For many Americans, overspending is a holiday tradition. According to the National Retail Federation, the average American shopper will spend $804.42 to celebrate this holiday season. For some, this spending season will be followed by a visit to a bankruptcy attorney’s office; so many think, why not throw caution to the wind, spend a little more, and enjoy the season?

There are a few precautions to take when preparing for a bankruptcy filing. The first and most important is to not incur a debt that you have no intention to repay. There is a great temptation to max-out personal credit cards and then discharge the debt during bankruptcy – especially when the credit is used to purchase gifts for other people. However, credit card companies review your pre-bankruptcy purchases to discover fraud. You could face an objection to your bankruptcy discharge or even a criminal complaint! Before using available credit, seek the advice of an experienced bankruptcy attorney.
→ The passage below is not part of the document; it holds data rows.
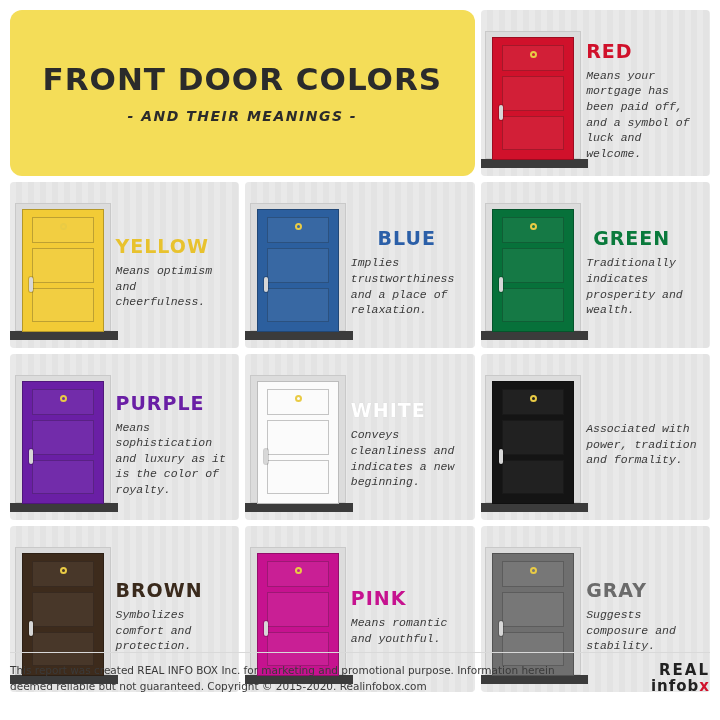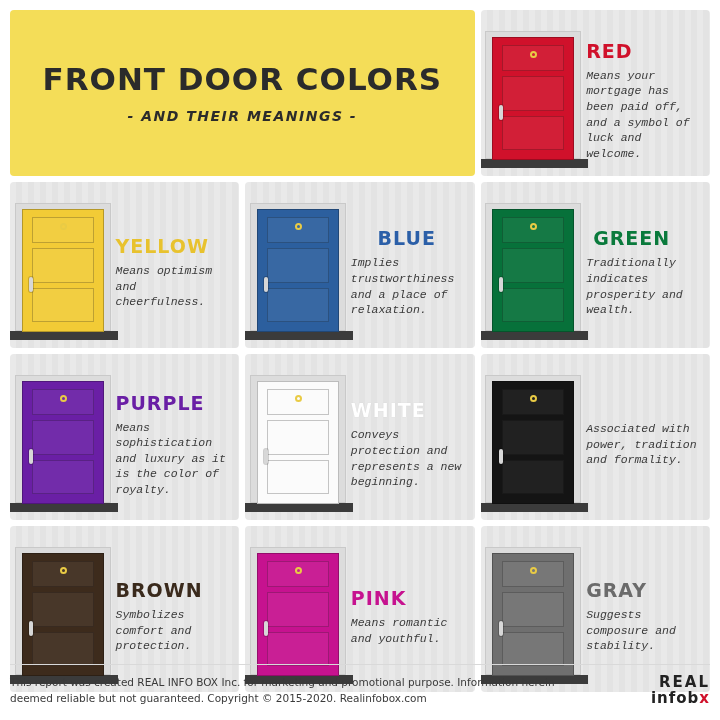--- a/index.html
+++ b/index.html
@@ -32,21 +32,21 @@
     display:flex;
     flex-direction:row;
     align-items:stretch;
   }
   .cell.stripes{
     background-image:repeating-linear-gradient(90deg,#e9e9e9 0 6px,#e3e3e3 6px 12px);
   }
   .title-cell{
     grid-column:1 / span 2;
     background:#f4dd58;
-    border-radius:4px;
+    border-radius:12px;
     display:flex;
     flex-direction:column;
     align-items:center;
     justify-content:center;
     overflow:hidden;
   }
   .main-title{
     font-family:"DejaVu Sans", sans-serif;
     font-weight:bold;
     font-size:31px;
@@ -157,21 +157,21 @@
     font-family:Liberation Mono, monospace;
     font-style:italic;
     font-size:11.5px;
     line-height:1.35;
     color:#3a3a3a;
   }
 
   
   .footer{
     position:absolute;
-    left:10px;right:10px;bottom:8px;
+    left:10px;right:10px;bottom:20px;
     height:42px;
     display:flex;
     align-items:center;
     justify-content:space-between;
     border-top:1px solid #d9d9d9;
     padding-top:5px;
   }
   .footer-text{
     font-family:"DejaVu Sans", sans-serif;
     font-size:10.5px;
@@ -337,21 +337,21 @@
                 <div class="panel tall"></div>
               </div>
               <div class="handle"></div>
             </div>
           </div>
           <div class="step"></div>
         </div>
       </div>
       <div class="info">
         <div class="color-name" style="color:#ffffff;text-shadow:0 0 1px #c9c9c9;">WHITE</div>
-        <div class="desc">Conveys protection and represents a new beginning.</div>
+        <div class="desc">Conveys cleanliness and indicates a new beginning.</div>
       </div>
     </div>
 
     <div class="cell stripes">
       <div class="door-area">
         <div class="door-wrap">
           <div class="frame">
             <div class="door" style="background:#141414;">
               <div class="knob"></div>
               <div class="panels">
Another way you can create a bankruptcy issue is by making large gifts to friends and family. For instance, you may sign over a car title as a gift to your son as an act of holiday generosity. Unfortunately, the bankruptcy laws penalize this type of pre-bankruptcy transfer, and your son may lose the car to the Chapter 7 bankruptcy trustee. While the circumstances are different in every case, often you can give your son the car after the case is filed without penalty. Again, the safest route is to discuss any gifts with your bankruptcy attorney before making the transfer.

Finally, some individuals will work overtime or take on a part-time job to afford holiday gifts. This extra income is sometimes problematic when calculating a person’s disposable income for bankruptcy purposes. The Bankruptcy Code looks to the past six months of income and projects the debtor’s ability to repay debts in the future. Inflating your six month average income through overtime or a part-time job can push you out of Chapter 7 and into Chapter 13, or may increase your monthly Chapter 13 plan payment. Before taking on extra income, speak with your attorney.

The holidays are not an excuse to act financially irresponsible. If you are hurting and need to file bankruptcy, get the guidance you need from an experienced bankruptcy attorney and ensure that you don’t make matters worse.